The EU MRV regulation requires all ships exceeding 5,000 gross tons to collect and report data on CO2 emissions released to and from EU and EEA ports, and will serve as the basis for shipping’s inclusion in the EU Emissions Trading System (ETS) from 1 January 2024.

Total ETS-applicable emissions for the maritime industry amounted to 83.4 million metric tonnes of CO2 equivalent (tCO2e) in 2022, a modest decrease of 0.22% from 2021. At the current market value of €90 per emissions allowance (EUA), shipping emissions carried a total worth of €7.5 billion for the year.

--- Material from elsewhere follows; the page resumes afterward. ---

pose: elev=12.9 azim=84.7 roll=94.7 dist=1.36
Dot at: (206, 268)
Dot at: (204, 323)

In its analysis Hecla Emissions Management indicates that the shipping industry could be liable for €3.1 billion in 2024, €5.7 billion in 2025 and €8.4 billion in 2026. In their estimates it was taken into account the ETS phase-in period covering 40% of emissions in 2024, 70% in 2025 and 100% in 2026, and they also utilised the forward curve in EUAs.

The data showed emissions decreases across multiple shipping segments, including tankers, container ships, general cargo ships, reefers, Ro-Ros and chemical tankers. The container sector showed the largest reduction, falling by 8.95% equating to 2.3 million metric tonnes of CO2 equivalent saved.

However, passenger ships and LNG carriers logged substantial increases. The former scored highest, with a staggering 118% year-on-year rise equating to 2.8 million (tCO2e), the latter recording a 63% increase equating to 2.1 million tCO2e.

“It is important to note that the changes in emissions levels are less reflective of improved environmental operations as they are of altered European trade patterns,” as Hecla Emissions Management points out.

Container shipping, for example, experienced a bumper year in 2021 versus a noticeably cooler market in 2022, while LNG carriers saw a dramatic trading shift away from Asia towards Europe as Europe reduced its reliance on pipeline gas in the wake of Russia’s invasion of Ukraine, importing significantly more LNG by sea.

“The projected liabilities emphasize the importance of shipping companies preparing for their entry into the ETS. We have been onboarding customers from across shipping’s value chain in order to have them fully prepared by the start of next year. We encourage more shipping companies to do the same,” said Hugo Wilson, Director of Hecla Emissions Management.